Technologie financière
2) Burkina : Une plateforme de crowdfunding dédiée au développement
27.10.2025, 14:36
Permettre aux Africains d’investir en faveur de l’Afrique, c’est ce à quoi œuvre le Burkinabè Batiana Nacro à travers sa plateforme de financement participatif, dédiée aux infrastructures et aux projets de développement. Première en son genre au Burkina Faso, « Terra Biga » s’adresse à la fois aux citoyens, à la diaspora et aux organisations désireuses de contribuer dans des projets locaux fiables, couvrant des secteurs clés tels que la santé, l’éducation, l’immobilier, l’agriculture et les énergies renouvelables.
Cofondateur et directeur général de Terra Invest SA, une entreprise évoluant dans les infrastructures et la fintech, Batiana entend promouvoir un modèle de financement participatif panafricain, capable de mobiliser les ressources endogènes pour des projets à fort potentiel social et économique. Diplômé d’un Master en Droit, Économie et Gestion, avec un parcours en ingénierie de projets et politiques publiques, le trentenaire a également travaillé à Londres en tant qu’analyste financier au sein d’une équipe de Business Intelligence. C’est là qu’il a développé son intérêt pour les solutions digitales et leur pouvoir transformateur.
Offrir aux Africains la possibilité de mutualiser leurs ressources
De retour dans son Burkina Faso natal en 2020, il fonde Terra Biga avec l’ambition d’offrir aux Africains la possibilité de mutualiser leurs ressources pour financer des projets structurants, sans dépendre uniquement des financements extérieurs. « Juste avant de quitter Londres, j’ai suivi un cours en ligne de la Banque mondiale révélant que les pays en développement devront mobiliser 1 500 milliards de dollars par an d’ici 2030 pour combler leurs déficits en infrastructures », indique Batiana dans un entretien accordé à la dpa.
« Face à ce constat, j’ai voulu réfléchir à une réponse africaine. Le financement participatif, encore peu exploité sur le continent, m’est apparu comme une solution pour mobiliser l’épargne locale au service du développement communautaire », ajoute-t-il. Pour lui, sa plateforme intervient également comme une réponse à un contexte nouveau marqué par « le désengagement progressif » de certains bailleurs internationaux, à l’instar de l’Agence des États-Unis pour le développement international (USAID).

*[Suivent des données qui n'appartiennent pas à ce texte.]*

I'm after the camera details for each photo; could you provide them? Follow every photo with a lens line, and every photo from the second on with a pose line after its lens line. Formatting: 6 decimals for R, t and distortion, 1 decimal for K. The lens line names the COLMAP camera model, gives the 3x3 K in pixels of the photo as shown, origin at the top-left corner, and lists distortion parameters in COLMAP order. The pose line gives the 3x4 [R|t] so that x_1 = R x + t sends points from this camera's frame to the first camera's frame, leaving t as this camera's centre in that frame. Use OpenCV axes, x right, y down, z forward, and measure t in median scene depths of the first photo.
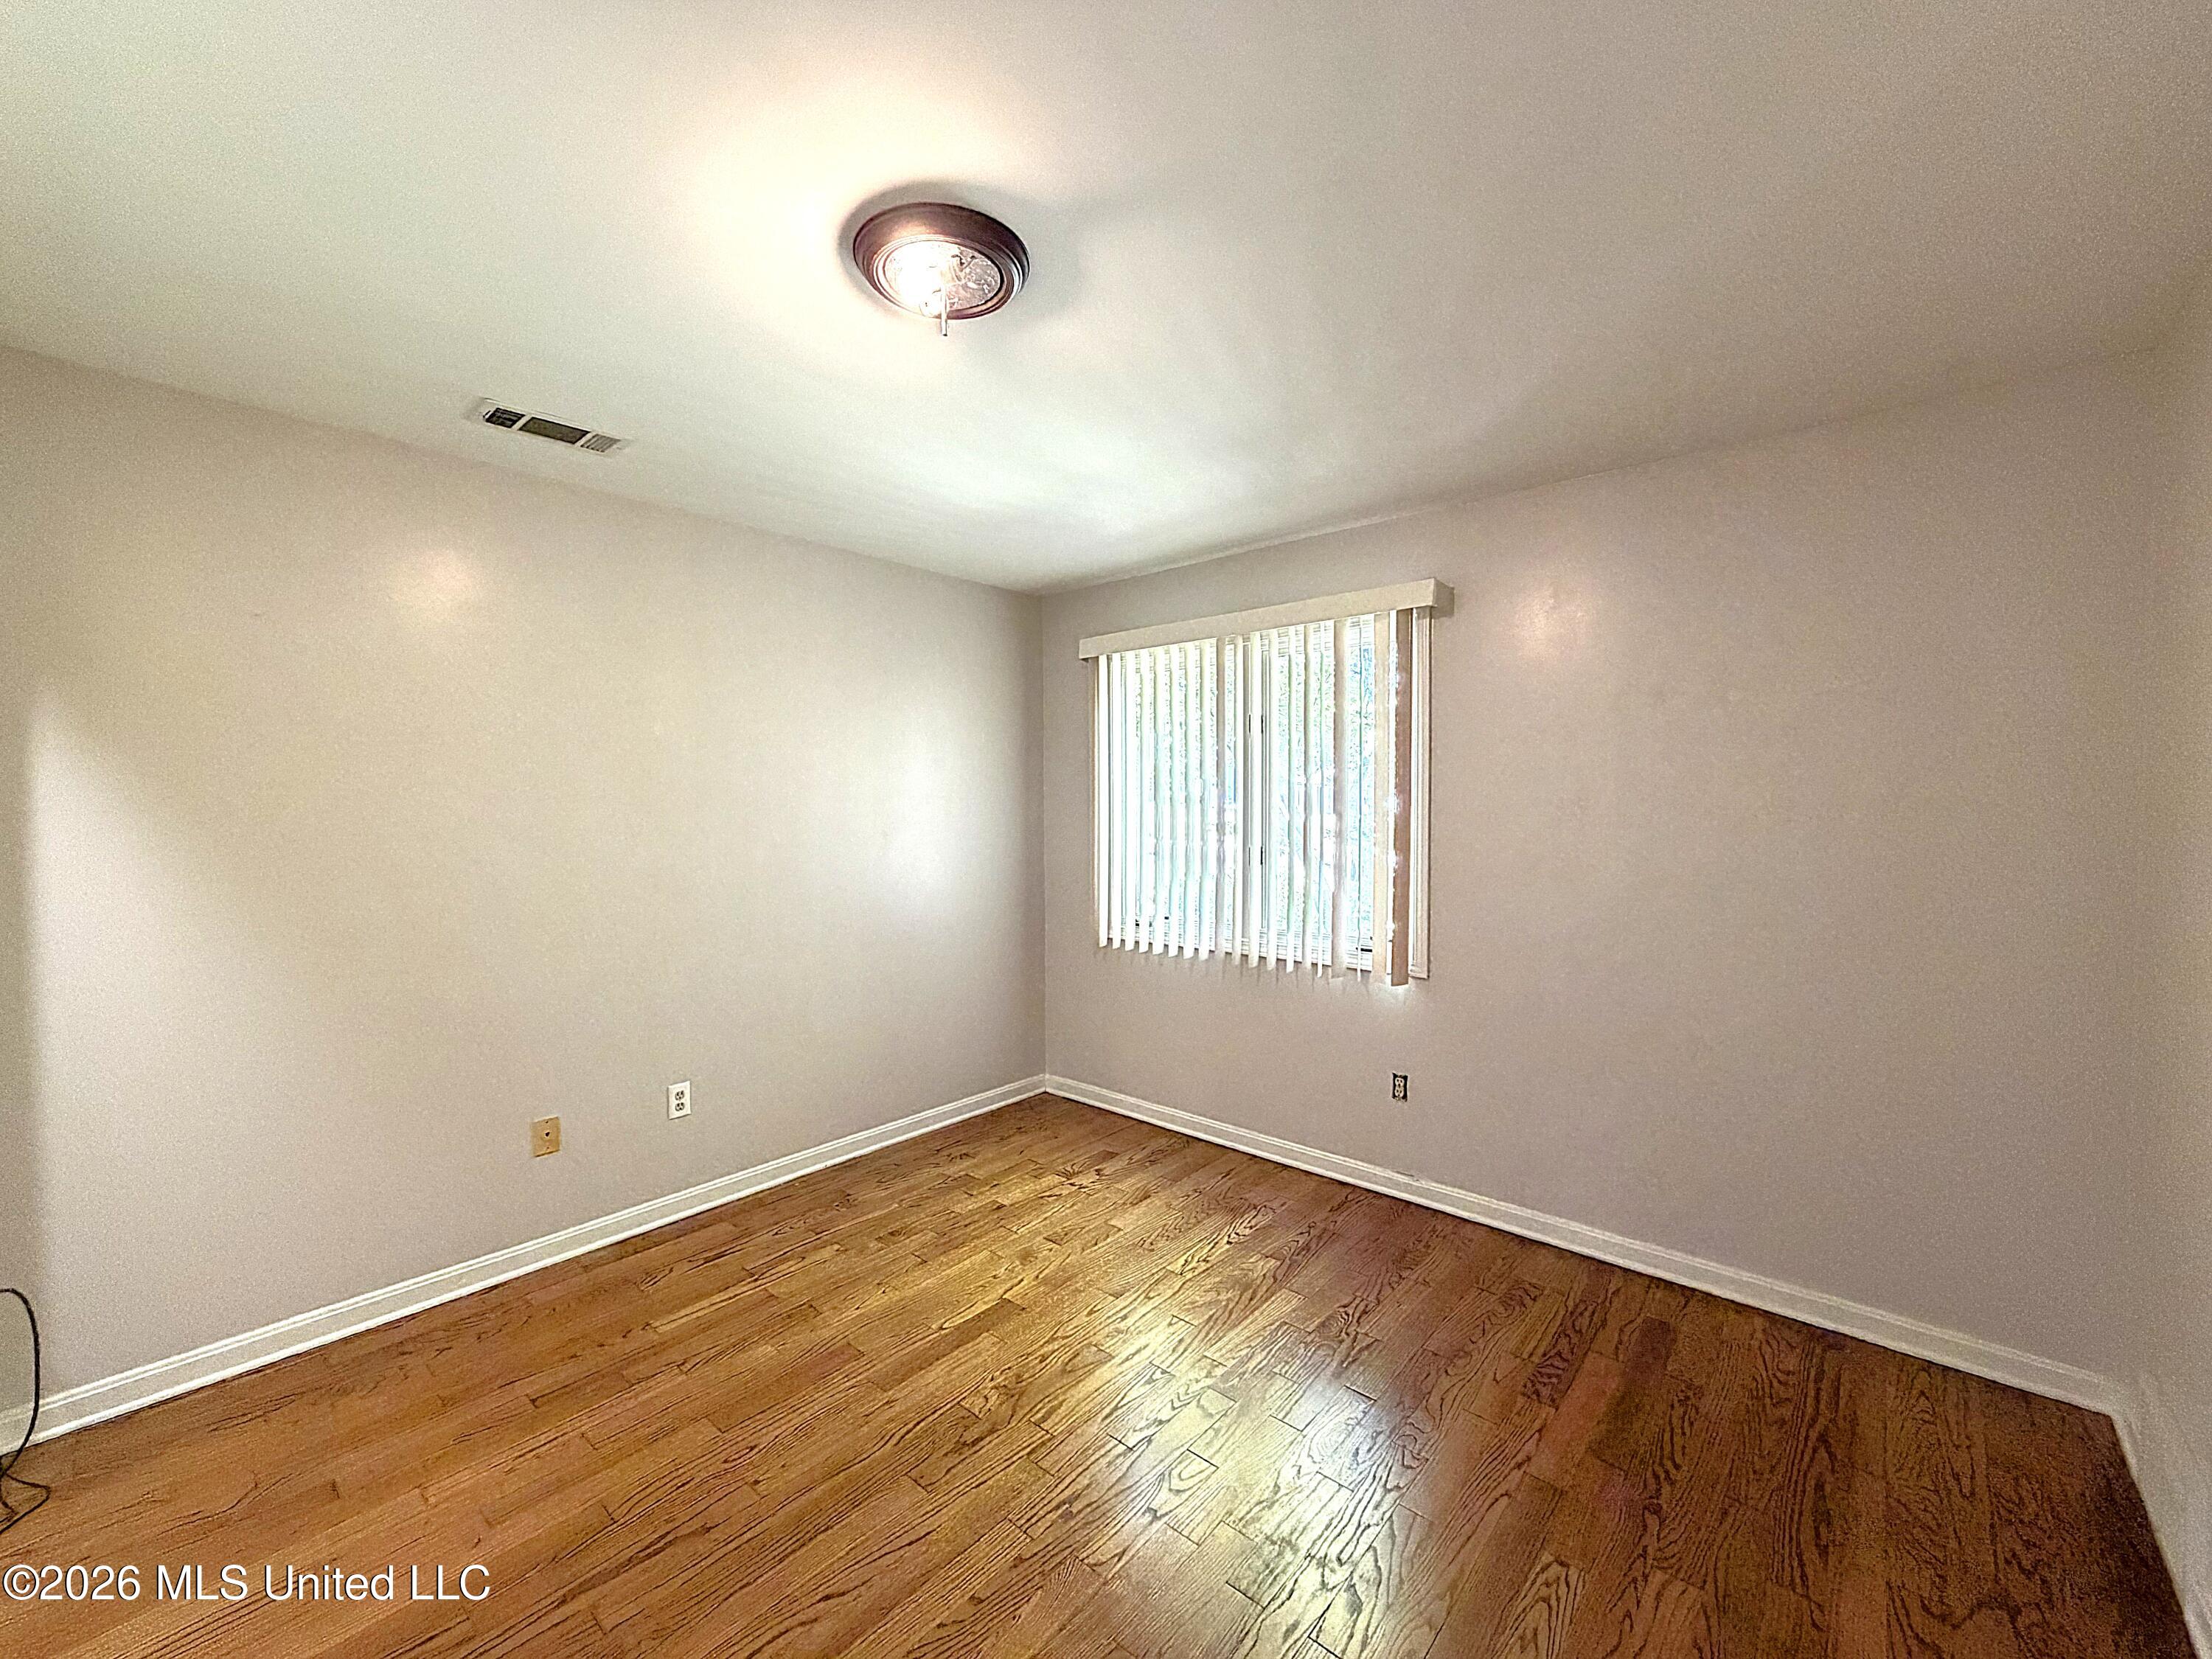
lens RADIAL K [[883.1, 0, 1118.1], [0, 883.1, 824.8], [0, 0, 1]] dist [0.001812, -0.000141]
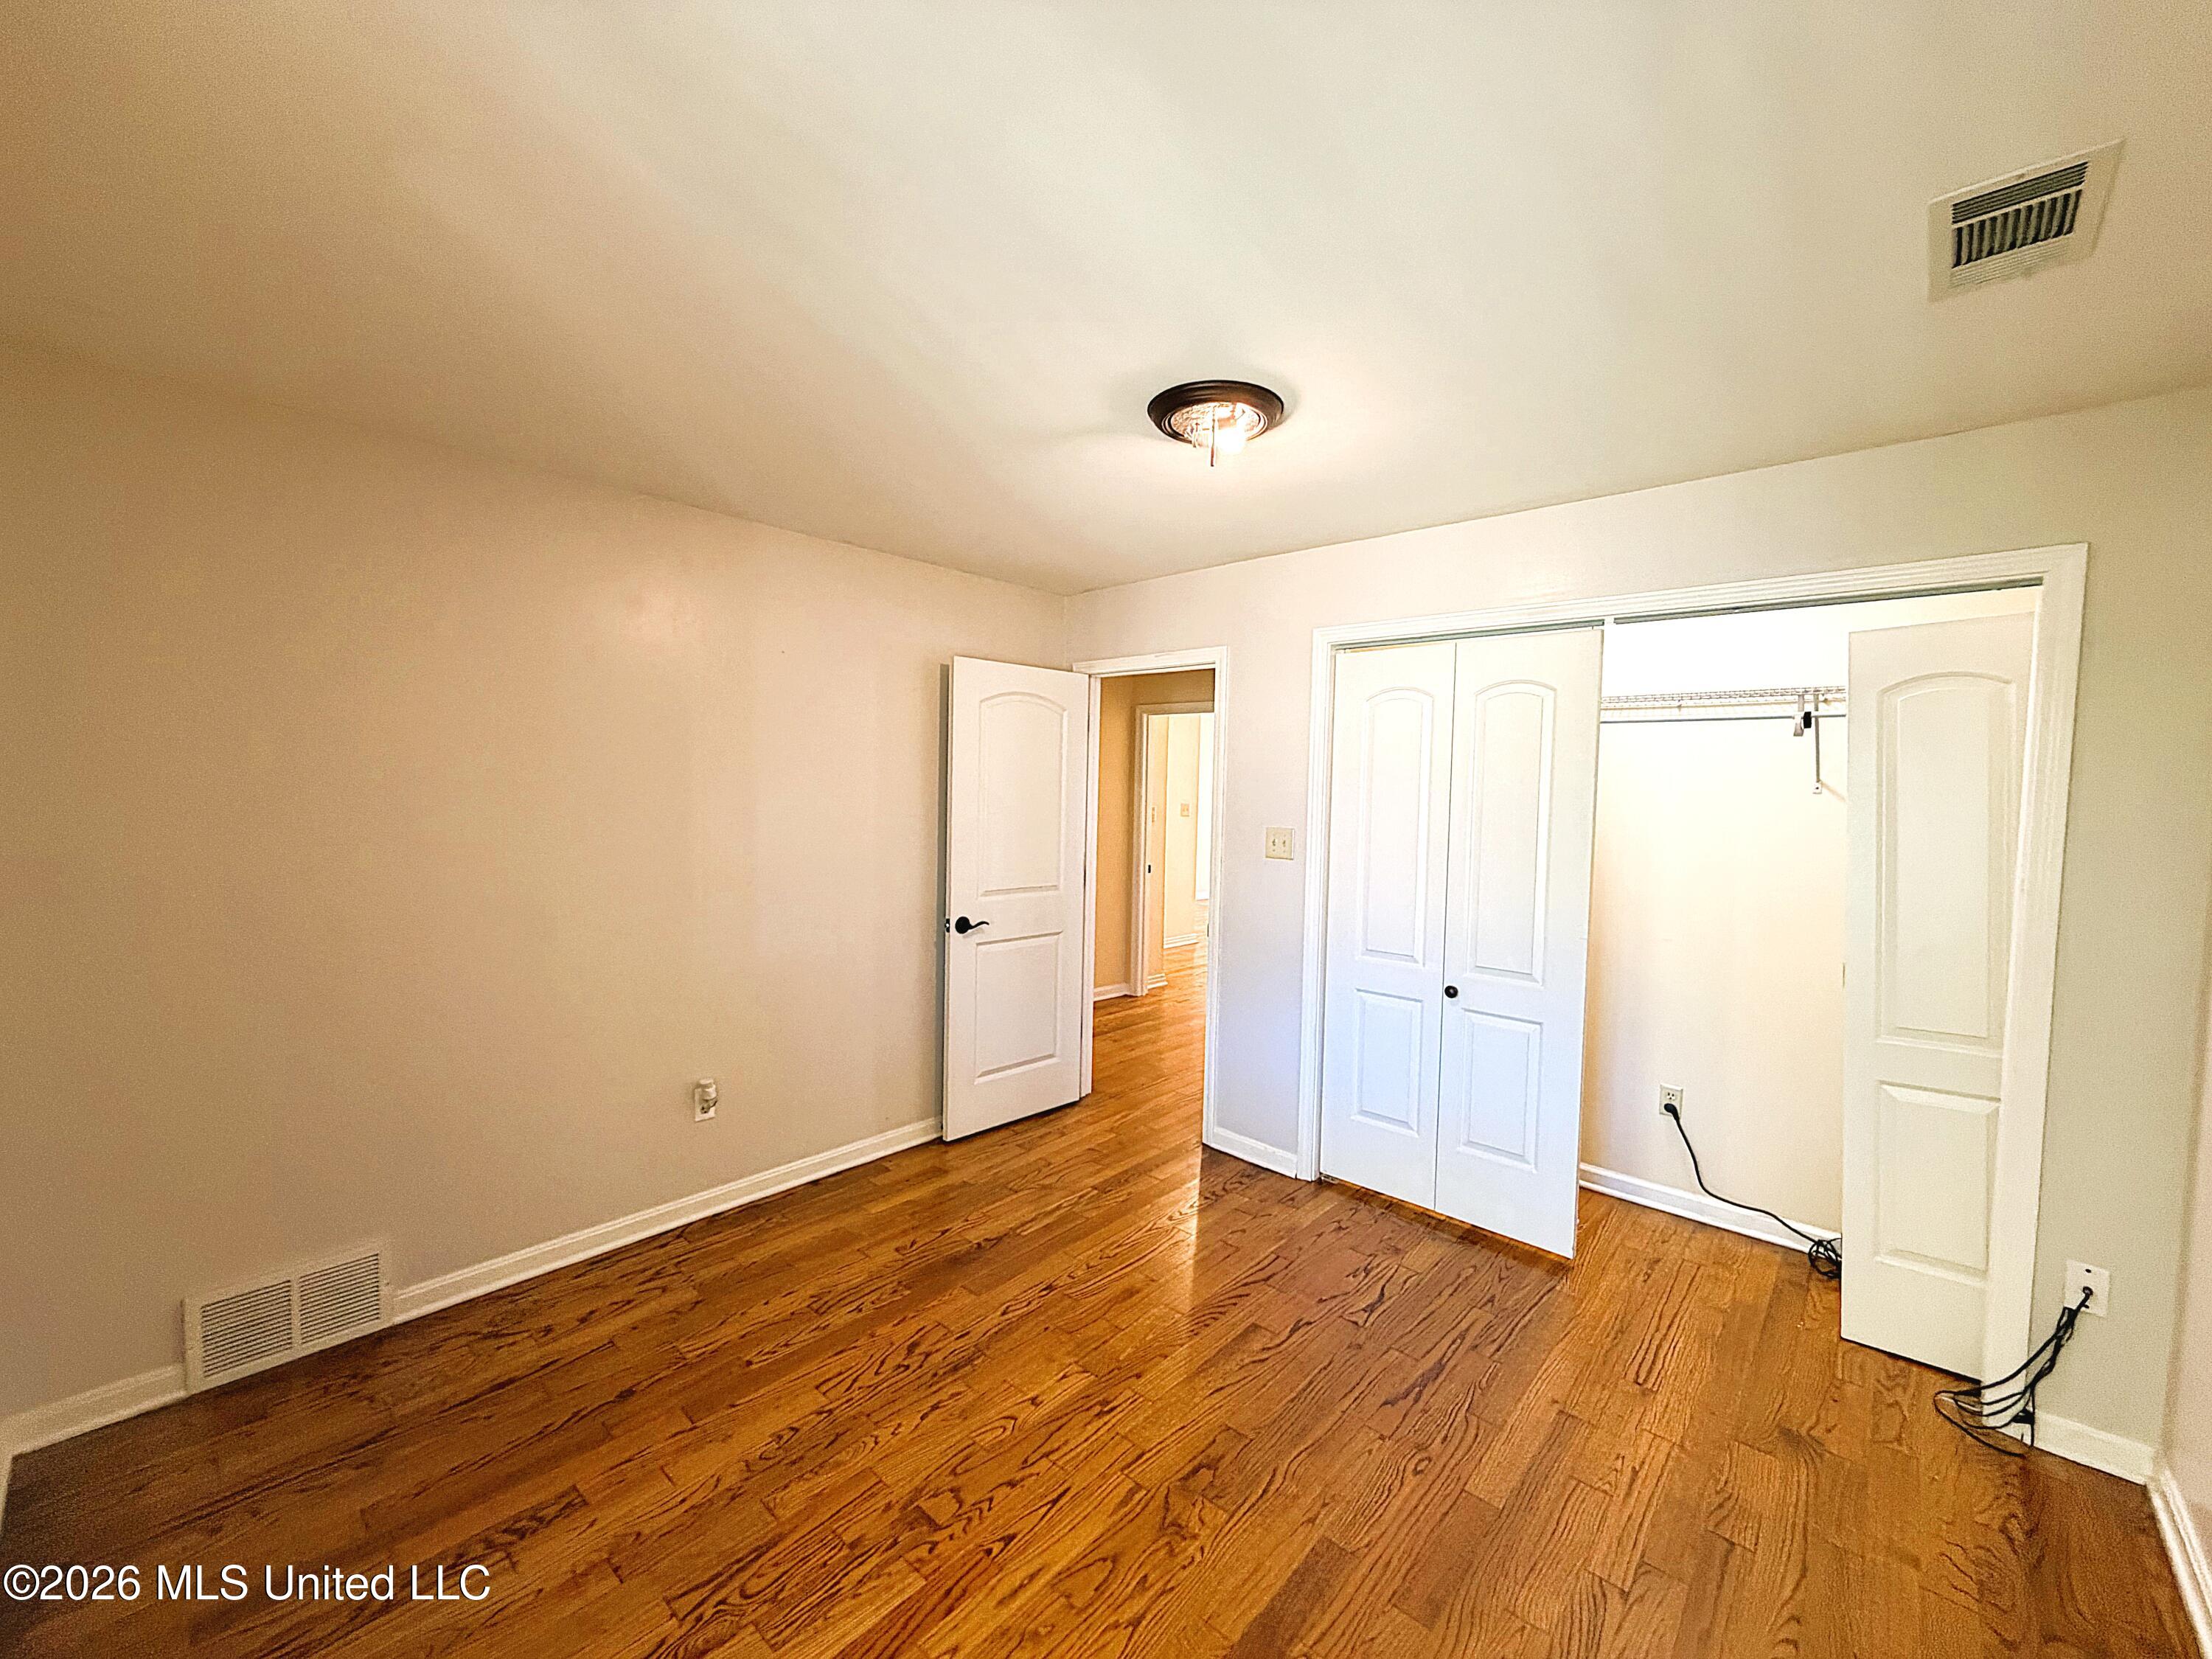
lens RADIAL K [[883.1, 0, 1105.9], [0, 883.1, 826.8], [0, 0, 1]] dist [0.001812, -0.000141]
pose [[-0.999495, -0.013494, 0.028758, -0.071239], [-0.011559, 0.997725, 0.066421, -0.089269], [-0.029589, 0.066055, -0.997377, 1.841015]]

Une alternative aux financements traditionnels
« Les pays africains ne peuvent plus compter sur certains financements traditionnels. Cela rend encore plus urgent le développement de solutions innovantes et durables pour combler les déficits », explique-t-il. L’approche novatrice de Terra Biga a rapidement attiré l’attention des institutions. En 2024, la plateforme a signé un Mémorandum d’Entente, avec le Programme des Nations Unies pour le Développement (PNUD), dans le but de promouvoir les mécanismes de financement alternatifs et participatifs.
De cette collaboration est née la campagne « #TousEnsemblePourTibga », menée en partenariat avec Francis Kéré, architecte germano-burkinabè et lauréat du Prix Pritzker, la plus haute distinction internationale en architecture. Selon Batiana, la campagne a enregistré plus de 500 contributions, locales et internationales, près de 12 000 euros mobilisés et plus de 50 000 bénéficiaires directs.
D’ici 2026, le Burkinabè ambitionne d’intégrer au moins 100 projets sur sa plateforme, portés par des acteurs publics, privés et institutionnels, notamment les agences des Nations Unies. Il souhaite aussi déployer sa plateforme dans les huit pays de l’Union Économique et Monétaire Ouest-Africaine (UEMOA), première étape avant une extension à toute l’Afrique de l’Ouest, puis au continent entier.